Your assignment
Locate, in the data below, the line that contains "The son of a" and the line that contains "Pointe, helping Sony"; reproduce exactly those two lines and every line between them, nothing more.

═══ Extracted entries

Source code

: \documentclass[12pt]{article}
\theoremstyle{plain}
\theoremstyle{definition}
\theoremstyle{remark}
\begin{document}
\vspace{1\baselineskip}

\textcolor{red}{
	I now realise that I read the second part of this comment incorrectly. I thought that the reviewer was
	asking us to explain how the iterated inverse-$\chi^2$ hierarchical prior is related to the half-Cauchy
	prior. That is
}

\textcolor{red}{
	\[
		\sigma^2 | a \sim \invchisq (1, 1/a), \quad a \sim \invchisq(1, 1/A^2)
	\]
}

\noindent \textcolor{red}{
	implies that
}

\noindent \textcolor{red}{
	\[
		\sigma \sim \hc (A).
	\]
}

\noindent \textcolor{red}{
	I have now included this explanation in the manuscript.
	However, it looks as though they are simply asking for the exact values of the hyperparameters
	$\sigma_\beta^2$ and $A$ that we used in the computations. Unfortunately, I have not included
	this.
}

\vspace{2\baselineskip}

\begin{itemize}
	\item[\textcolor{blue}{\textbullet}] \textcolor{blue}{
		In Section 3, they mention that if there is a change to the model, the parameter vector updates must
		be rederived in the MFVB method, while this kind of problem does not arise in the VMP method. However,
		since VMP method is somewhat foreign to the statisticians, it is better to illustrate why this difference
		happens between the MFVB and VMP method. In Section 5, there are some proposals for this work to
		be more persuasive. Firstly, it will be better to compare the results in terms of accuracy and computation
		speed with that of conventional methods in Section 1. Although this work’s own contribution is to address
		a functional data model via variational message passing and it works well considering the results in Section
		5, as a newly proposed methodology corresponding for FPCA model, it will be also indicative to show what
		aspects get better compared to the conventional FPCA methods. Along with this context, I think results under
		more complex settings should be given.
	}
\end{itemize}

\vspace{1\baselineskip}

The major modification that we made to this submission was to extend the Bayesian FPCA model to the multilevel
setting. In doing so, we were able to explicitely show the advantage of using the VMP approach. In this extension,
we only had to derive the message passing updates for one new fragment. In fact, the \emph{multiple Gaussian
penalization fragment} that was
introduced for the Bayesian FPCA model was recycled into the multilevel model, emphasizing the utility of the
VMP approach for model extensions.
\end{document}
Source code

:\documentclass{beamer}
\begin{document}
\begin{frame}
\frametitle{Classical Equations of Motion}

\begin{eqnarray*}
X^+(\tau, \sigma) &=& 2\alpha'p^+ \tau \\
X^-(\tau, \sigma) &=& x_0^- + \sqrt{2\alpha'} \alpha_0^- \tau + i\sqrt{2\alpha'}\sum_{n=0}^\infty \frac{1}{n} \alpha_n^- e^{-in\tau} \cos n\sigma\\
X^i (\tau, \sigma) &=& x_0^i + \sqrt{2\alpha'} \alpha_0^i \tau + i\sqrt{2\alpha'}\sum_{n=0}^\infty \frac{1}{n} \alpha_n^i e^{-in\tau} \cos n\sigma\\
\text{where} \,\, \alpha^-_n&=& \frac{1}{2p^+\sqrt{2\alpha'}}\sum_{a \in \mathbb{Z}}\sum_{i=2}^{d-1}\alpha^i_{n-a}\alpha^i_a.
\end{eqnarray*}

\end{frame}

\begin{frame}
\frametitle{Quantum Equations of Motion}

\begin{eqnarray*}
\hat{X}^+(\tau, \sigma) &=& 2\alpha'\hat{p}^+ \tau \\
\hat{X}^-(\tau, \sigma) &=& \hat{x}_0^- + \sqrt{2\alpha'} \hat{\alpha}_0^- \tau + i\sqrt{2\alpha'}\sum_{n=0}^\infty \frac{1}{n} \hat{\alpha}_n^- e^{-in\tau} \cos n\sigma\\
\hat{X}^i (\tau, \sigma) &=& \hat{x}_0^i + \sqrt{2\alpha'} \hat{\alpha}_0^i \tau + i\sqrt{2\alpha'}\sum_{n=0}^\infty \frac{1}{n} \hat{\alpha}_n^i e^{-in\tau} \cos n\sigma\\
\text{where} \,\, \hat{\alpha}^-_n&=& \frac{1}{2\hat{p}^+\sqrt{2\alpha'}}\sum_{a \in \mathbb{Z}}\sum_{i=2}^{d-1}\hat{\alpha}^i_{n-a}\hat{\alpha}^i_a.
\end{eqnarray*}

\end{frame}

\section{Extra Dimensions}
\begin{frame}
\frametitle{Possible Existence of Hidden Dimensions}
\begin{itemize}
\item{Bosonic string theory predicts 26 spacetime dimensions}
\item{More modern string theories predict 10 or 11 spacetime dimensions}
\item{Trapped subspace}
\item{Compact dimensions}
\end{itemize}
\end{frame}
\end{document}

══════
═══ Extracted entries

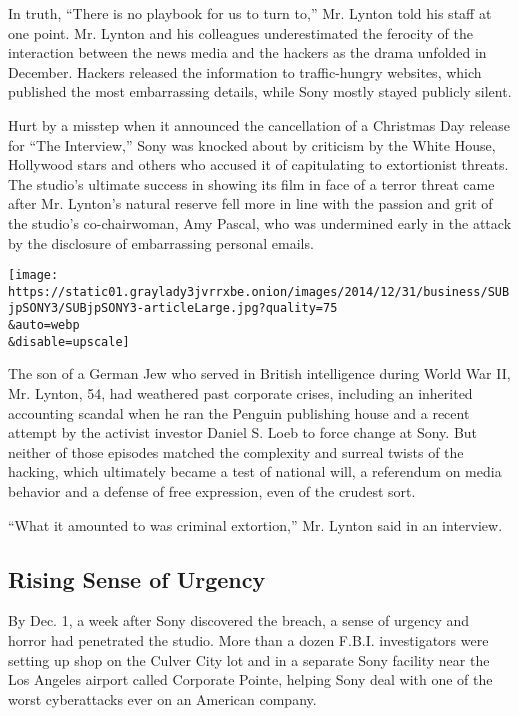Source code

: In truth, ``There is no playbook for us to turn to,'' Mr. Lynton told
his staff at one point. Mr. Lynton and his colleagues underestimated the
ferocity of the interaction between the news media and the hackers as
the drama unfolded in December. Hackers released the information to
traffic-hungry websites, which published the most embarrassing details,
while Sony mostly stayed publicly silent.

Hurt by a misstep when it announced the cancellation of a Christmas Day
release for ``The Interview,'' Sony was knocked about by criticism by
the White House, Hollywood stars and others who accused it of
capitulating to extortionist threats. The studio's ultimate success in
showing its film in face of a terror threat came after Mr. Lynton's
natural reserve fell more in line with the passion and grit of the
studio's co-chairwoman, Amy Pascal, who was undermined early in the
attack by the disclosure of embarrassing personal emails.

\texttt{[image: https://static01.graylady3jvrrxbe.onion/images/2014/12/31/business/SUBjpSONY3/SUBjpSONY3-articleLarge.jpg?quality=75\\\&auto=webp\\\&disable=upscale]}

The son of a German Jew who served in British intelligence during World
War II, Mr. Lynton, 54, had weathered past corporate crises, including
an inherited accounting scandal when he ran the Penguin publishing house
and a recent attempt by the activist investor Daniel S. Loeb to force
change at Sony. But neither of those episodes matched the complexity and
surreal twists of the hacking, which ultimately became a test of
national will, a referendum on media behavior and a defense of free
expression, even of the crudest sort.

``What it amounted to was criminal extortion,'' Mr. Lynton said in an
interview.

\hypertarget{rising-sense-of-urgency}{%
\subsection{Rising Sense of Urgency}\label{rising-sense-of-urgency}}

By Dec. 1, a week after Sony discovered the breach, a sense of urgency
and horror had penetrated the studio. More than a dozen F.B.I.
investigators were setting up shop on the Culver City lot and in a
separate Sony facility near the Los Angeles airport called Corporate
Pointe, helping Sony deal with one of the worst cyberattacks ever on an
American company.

══════

Response
The son of a German Jew who served in British intelligence during World
War II, Mr. Lynton, 54, had weathered past corporate crises, including
an inherited accounting scandal when he ran the Penguin publishing house
and a recent attempt by the activist investor Daniel S. Loeb to force
change at Sony. But neither of those episodes matched the complexity and
surreal twists of the hacking, which ultimately became a test of
national will, a referendum on media behavior and a defense of free
expression, even of the crudest sort.

``What it amounted to was criminal extortion,'' Mr. Lynton said in an
interview.

\hypertarget{rising-sense-of-urgency}{%
\subsection{Rising Sense of Urgency}\label{rising-sense-of-urgency}}

By Dec. 1, a week after Sony discovered the breach, a sense of urgency
and horror had penetrated the studio. More than a dozen F.B.I.
investigators were setting up shop on the Culver City lot and in a
separate Sony facility near the Los Angeles airport called Corporate
Pointe, helping Sony deal with one of the worst cyberattacks ever on an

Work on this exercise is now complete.